Up until I left my psychiatrist’s office, I thought diagnosis was my end goal, the moment that I needed to fix my life. And of course, it was important, but no one told me about how many more questions and mysteries pop up once you hear the name of the ghosts in your head. 


Having nowhere to turn to, I went online. I can’t remember how, but I ended up finding the bipolar2 subreddit, and after leafing through a few posts, I decided that I may as well post my own. I asked for advice because I didn’t understand why I was feeling this way. I mentioned how I had never felt this way before, even during my worst depression. Everything just felt so different now that I was diagnosed, so I asked if anyone else had felt that way when they got diagnosed and what to do about it.


Within a couple of minutes, I got two responses. I wasn’t expecting much, maybe some empty advice, or maybe some weird reddit spam stuff. But instead, I got advice from two strangers that completely shifted my thinking.


They both said roughly the same thing: that this weird new feeling was grief. Grief for what you thought your future would be. Grief for knowing that this will never go away. It feels so weird and new because while the “black dog” of depression is familiar, the “gray dog” of grief can be disorienting. Grief for the way that you used to view yourself, knowing you’ll never go back to it.


For anyone who is left feeling lost during their mental health journey, I’ll end with what I would say to myself the morning of my diagnosis and what I try to remember now. You’re going to have moments that feel disorienting, days that melt into each other, like they’re running on a track that is separate from your own sense of time. There are going to be thoughts that cause you to unravel, headaches so painful that it feels like someone forced a screwdriver into your forehead and is attempting to split your brain in half, wrenching it back and forth. There are going to be nights you can’t sleep and mornings you can’t get out of bed. Sometimes you’ll be too hypomanic to get anything done or you’ll impulsively do something so stupid that you’ll have to spend all your remaining energy fixing it once you’re back to normal. Sometimes you’ll feel so alone and so small that you wonder if anyone would notice if you got sucked into the ground and buried beneath the earth. But you’re also going to have amazing days. You’re going to have days that make you forget all the bad ones. You’ll have friends who’ll hold you during your bad nights and who’ll make your stomach hurt from laughing too hard the next day. You’re going to learn things and create things that make you feel so lucky to be in your skin, that make you so proud of who you are.

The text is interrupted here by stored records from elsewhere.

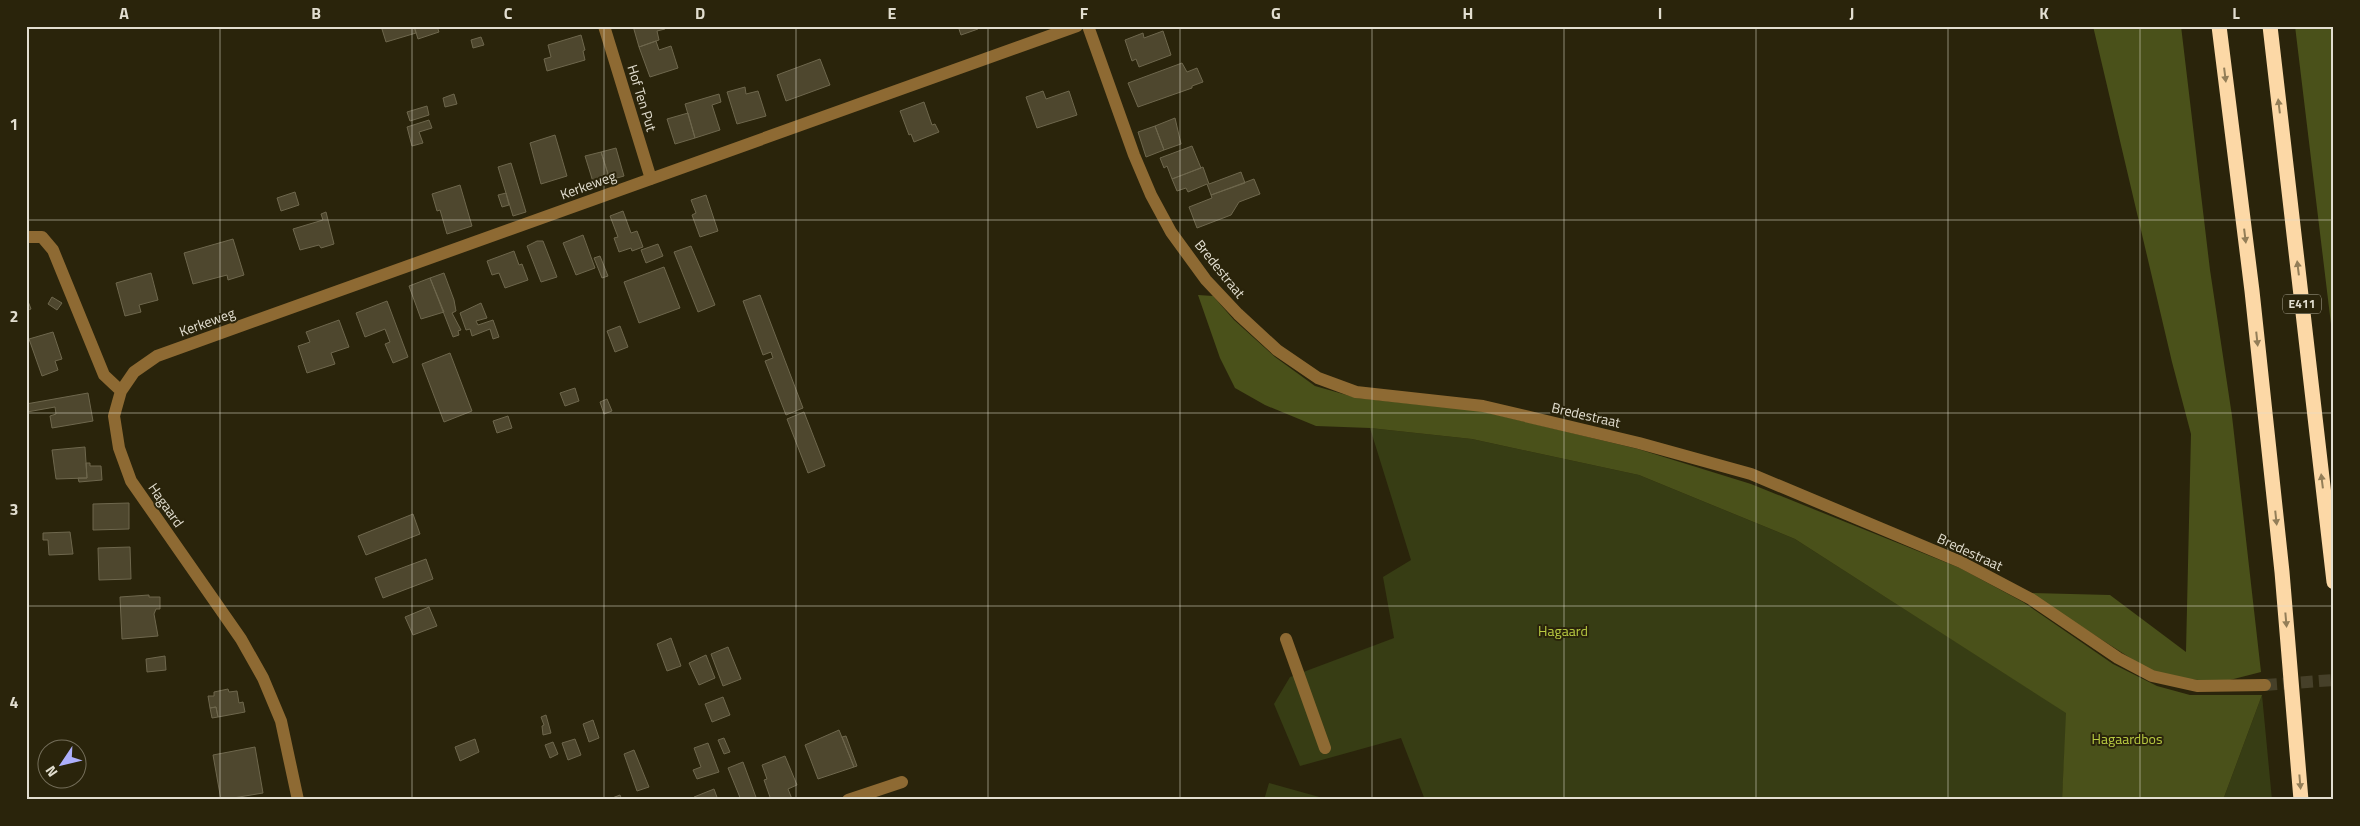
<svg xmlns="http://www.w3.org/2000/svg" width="2360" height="826" font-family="'Titillium Web',sans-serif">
<rect width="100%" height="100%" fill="#2a240b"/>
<!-- green -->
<path fill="#373d14" d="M1370,428l102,11 167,36 156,64 272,174 -5,87h-637l-24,-62 -101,28 -26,-62 16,-27 104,-39 -11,-61 28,-17z
M2262,695l10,105h-49z
M1269,783l61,17h-66z"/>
<!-- forest -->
<path fill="#4a511a" d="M2093,26h88l29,244 22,146 29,256 -39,10 -48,-4 -25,-8 -120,-77 81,2 76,57 5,-218 -19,-72z
M2295,26h39v323z
M1198,295l15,1 21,24 41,37 40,29 42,12 124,13 157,38 113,35 209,84 63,34 90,62 44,22 33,9h72l-39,105h-161l4,-87 -271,-174 -156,-64 -167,-36 -102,-11 -54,-2 -51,-21 -30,-17 -15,-30z"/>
<!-- building -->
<path fill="#4e472e" stroke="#6e674d" d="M381,26h33l2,7 -30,9z
M414,26h23l2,6 -21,7z
M633,26h31l1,3 -8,2 2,9 -20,7z
M958,26h19l1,3 -17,6z
M1163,31l8,24 -32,12 -3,-8 -4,2 -7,-21 18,-7 1,5z
M581,35l4,15 -2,1 2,9 -38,11 -3,-12 7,-2 -3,-12z
M481,37l3,8 -11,3 -2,-8z
M656,41l3,9 12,-4 7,22 -28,9 -11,-30z
M820,59l10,26 -44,16 -9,-26z
M1182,63l5,9 10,-4 6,14 -11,4v2l-54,19 -10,-24z
M745,87l1,7 12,-3 8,25 -29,8 -10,-32z
M1043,91l3,8 23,-8 8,24 -40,13 -11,-31z
M454,94l3,10 -12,3 -2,-9z
M719,94l2,8 -9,3 8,25 -25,8 -10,-34z
M924,102l8,23 3,-1 4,8 -25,10 -3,-8 -2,1 -9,-24z
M427,106l2,9 -19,6 -3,-9z
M688,113l7,25 -20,6 -8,-25z
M1175,118l6,26 -17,6 -9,-24z
M429,120l3,8 -13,4 4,11 -11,3 -5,-19z
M1155,126l9,24 -18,7 -8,-25z
M555,135l12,41 -26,8 -11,-41z
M1192,146l9,22 -29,11 -5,-13 -3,2 -4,-10z
M616,148l8,28 -14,4 -9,-28z
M601,152l9,28 -16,5 -9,-29z
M511,163l15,49 -13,4 -15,-49z
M1203,167l6,17 32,-12 4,11 -34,12 -4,-11 -19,8 -2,-4 -9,3 -5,-12z
M1254,179l6,15 -21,8 -8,13 -34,13 -8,-21 23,-9 -1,-3z
M460,185l12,41 -25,8 -7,-24 -3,1 -5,-17z
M295,192l4,13 -18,6 -4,-13z
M506,193l3,12 -7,2 -4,-12z
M706,195l12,36 -18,6 -8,-22 4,-2 -5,-13z
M623,211l8,22 6,-2 6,16 -11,4 -1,-3 -12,4 -5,-14 4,-1 -8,-21z
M326,212l8,32 -13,4 -2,-3 -19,5 -7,-21 30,-9 -2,-6z
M583,235l12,33 -19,7 -13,-32z
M233,239l11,36 -16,5 -1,-5 -34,9 -9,-31z
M537,241h6l14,36 -16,5 -14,-36z
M658,244l5,12 -17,7 -5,-13z
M691,246l24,59 -17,7 -24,-60z
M514,251l5,14 3,-1 6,16 -23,8 -6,-15 -7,2 -5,-14z
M600,256l8,20 -6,2 -8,-20z
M664,267l16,41 -41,15 -15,-41z
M151,273l7,27 -19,5 2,7 -16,4 -9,-33z
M444,273l10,27 2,11 -4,2 9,17 -3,1 1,4 -6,2 -23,-59z
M430,278l14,34 -23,7 -12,-33z
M760,295l43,113 -17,7 -21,-54 8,-3 -2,-6 -8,3 -20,-54z
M26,296l5,13 -5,2z
M52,297l10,6 -5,7 -9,-6z
M387,301l21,56 -15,6 -8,-19 5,-2 -5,-13 -20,8 -9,-24z
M481,303l6,15 -11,3 2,4 15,-5 6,17 -6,2 -3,-10 -18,7 -2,-7 -4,1 -6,-17z
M339,320l10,27 -18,6 4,11 -28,9 -9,-27 12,-4 -4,-10z
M620,326l8,21 -13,5 -8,-21z
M53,332l9,27 -7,2 3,9 -16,6 -13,-37z
M450,353l22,58 -28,11 -22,-58z
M575,388l4,13 -14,5 -5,-13z
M88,393l5,28 -41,7 -2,-12 6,-2 -1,-7 -28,5 -1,-8z
M607,399l5,12 -8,3 -4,-12z
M804,412l21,54 -17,7 -21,-54z
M508,416l4,12 -15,5 -4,-12z
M85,447l2,31 -31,1 -4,-29z
M86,463h4v3h11l1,14 -23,2 -1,-4h9z
M129,503v26l-36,1v-26z
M413,514l7,20 -54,21 -8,-19z
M70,532l3,22 -24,1 -1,-15h-5v-7z
M130,547l1,32 -32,1 -1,-32z
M426,559l7,20 -50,19 -8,-20z
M149,595v2h11v12h-4l-2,5 4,22 -36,3 -2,-42z
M429,607l8,19 -24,9 -8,-18z
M671,638l10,28 -14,5 -10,-27z
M728,647l13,32 -18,7 -12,-32z
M706,655l9,23 -16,7 -10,-22z
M165,656l1,14 -19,2 -1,-13z
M228,689l1,3 8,-1 2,12 4,-1 2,10 -27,5 -2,-10 -6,1 -2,-12h6v-4z
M723,697l7,18 -18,7 -7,-18z
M216,707l2,10 -6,1 -2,-10z
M546,715l5,18 -8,2 -1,-9 2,-1 -3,-8z
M593,720l6,18 -10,4 -6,-18z
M839,730l15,37 -36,12 -13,-34z
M846,736l11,30 -3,1 -12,-30z
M724,738l6,14 -6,2 -6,-14z
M475,739l4,13 -19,9 -5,-14z
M575,739l6,16 -13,5 -6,-17z
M553,742l5,12 -8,4 -5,-13z
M708,743l11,29 -22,7 -4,-9 8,-3 -7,-19z
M255,747l8,46 -42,7 -8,-45z
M634,750l15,37 -12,4 -13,-37z
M785,756l12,29 -9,4 4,10 -21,1 -7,-20 3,-1 -5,-14z
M743,762l14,38h-16l-13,-32z
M714,789l4,11h-23l-1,-3z
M620,795l2,5h-15z"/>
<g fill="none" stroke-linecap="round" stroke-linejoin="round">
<!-- minor-tunnel -->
<path stroke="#464029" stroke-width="12" stroke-dasharray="12 6" stroke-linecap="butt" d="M2265,685l69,-5"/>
<!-- minor -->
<path stroke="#8e6a33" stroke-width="12" d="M604,26l47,153
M1088,26l46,129 17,40 20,37 35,48 32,34 39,36 41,28 38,14 127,14 156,37 112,31 210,88 70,37 87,59 34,18 45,10 68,-1
M26,237h16l11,13 51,125 17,16
M1286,639l39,109
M298,800l-17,-79 -18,-43 -22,-39 -110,-158 -12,-33 -5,-32 7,-25 13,-19 23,-16 920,-330
M848,800l54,-18"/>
<!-- highway -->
<path stroke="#fcd8a6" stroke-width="15" d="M2219,26l33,265 30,281 19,228
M2270,26l64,556"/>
</g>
<!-- one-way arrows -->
<defs><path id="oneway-solid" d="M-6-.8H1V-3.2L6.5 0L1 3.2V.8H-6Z" transform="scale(1.25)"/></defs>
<g fill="#937e58">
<use href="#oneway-solid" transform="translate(2225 75) rotate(83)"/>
<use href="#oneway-solid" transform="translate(2279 106) rotate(-97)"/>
<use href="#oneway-solid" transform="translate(2245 236) rotate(83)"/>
<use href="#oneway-solid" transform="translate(2298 268) rotate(-97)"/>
<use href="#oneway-solid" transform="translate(2257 339) rotate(84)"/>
<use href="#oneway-solid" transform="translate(2322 481) rotate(-97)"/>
<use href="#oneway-solid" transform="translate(2276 518) rotate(84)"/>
<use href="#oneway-solid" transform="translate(2286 620) rotate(85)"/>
<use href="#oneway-solid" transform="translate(2300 782) rotate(85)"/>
</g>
<!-- grid -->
<path fill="none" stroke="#e2ded0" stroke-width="1" stroke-opacity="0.55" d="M220,26v774M412,26v774M604,26v774M796,26v774M988,26v774M1180,26v774M1372,26v774M1564,26v774M1756,26v774M1948,26v774M2140,26v774M26,220h2308M26,413h2308M26,606h2308"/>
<g text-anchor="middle" stroke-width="4" stroke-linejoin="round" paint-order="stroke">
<!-- shield labels -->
<rect fill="#2a240b" stroke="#aba695" stroke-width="1" x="2283" y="294.5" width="38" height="19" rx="4"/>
<g font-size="12" font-weight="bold" fill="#e2ded0">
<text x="2302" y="308">E411</text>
</g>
<!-- street labels -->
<g font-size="14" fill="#e2ded0" stroke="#2a240b">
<text transform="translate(642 98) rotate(73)" y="5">Hof Ten Put</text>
<text transform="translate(588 185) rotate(-20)" y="5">Kerkeweg</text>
<text transform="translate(1220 269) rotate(51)" y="5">Bredestraat</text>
<text transform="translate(207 322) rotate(-20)" y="5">Kerkeweg</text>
<text transform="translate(1586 415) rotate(13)" y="5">Bredestraat</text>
<text transform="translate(166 505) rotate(55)" y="5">Hagaard</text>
<text transform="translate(1970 552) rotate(25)" y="5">Bredestraat</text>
</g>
<!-- park labels -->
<g font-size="14" fill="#bacc42" stroke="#2a240b">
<text x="1563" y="636">Hagaard</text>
<text x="2127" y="744">Hagaardbos</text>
</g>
</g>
<!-- border -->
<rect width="2360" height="826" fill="none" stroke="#2a240b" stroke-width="55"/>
<!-- north arrow -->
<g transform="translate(62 764) rotate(235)"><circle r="24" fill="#2a240b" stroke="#746e5a"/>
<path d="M0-4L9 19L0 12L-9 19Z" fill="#adaffb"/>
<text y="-8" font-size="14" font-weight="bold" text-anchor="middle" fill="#e2ded0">N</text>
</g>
<rect x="28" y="28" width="2304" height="770" fill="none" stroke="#e2ded0" stroke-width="2"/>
<g font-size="16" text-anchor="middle" font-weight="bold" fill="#e2ded0">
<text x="124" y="19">A</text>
<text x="316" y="19">B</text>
<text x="508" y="19">C</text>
<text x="700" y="19">D</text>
<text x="892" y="19">E</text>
<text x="1084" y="19">F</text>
<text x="1276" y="19">G</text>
<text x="1468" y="19">H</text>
<text x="1660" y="19">I</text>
<text x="1852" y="19">J</text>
<text x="2044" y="19">K</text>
<text x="2236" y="19">L</text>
<text x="14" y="130">1</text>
<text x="14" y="322">2</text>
<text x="14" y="515">3</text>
<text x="14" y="708">4</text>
</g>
</svg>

Your life may be different than you imagined, but of course it will be. We never know what is coming our way, especially when it comes to our mental health. So just remember to enjoy and cherish the good and take care of yourself during the bad. Take your treatments seriously and learn to lean on your community when you need to. The ghosts in your head will always be there, but they were there before you could shine a light on them. But most importantly, they’re not you. They are something you’ll have to spend the rest of your life dealing with, but they aren’t you. There’s a quote from Matt Haig, one of my favorite authors, that I keep thinking about: “Mental health problems don't define who you are. They are something you experience. You walk in the rain and you feel the rain, but, importantly, YOU ARE NOT THE RAIN.” 


Mental health is not something that should define us, but it is something that we need to take the time to understand. It is okay to give yourself time to grieve. And once you are able to, find what works for you and keep going.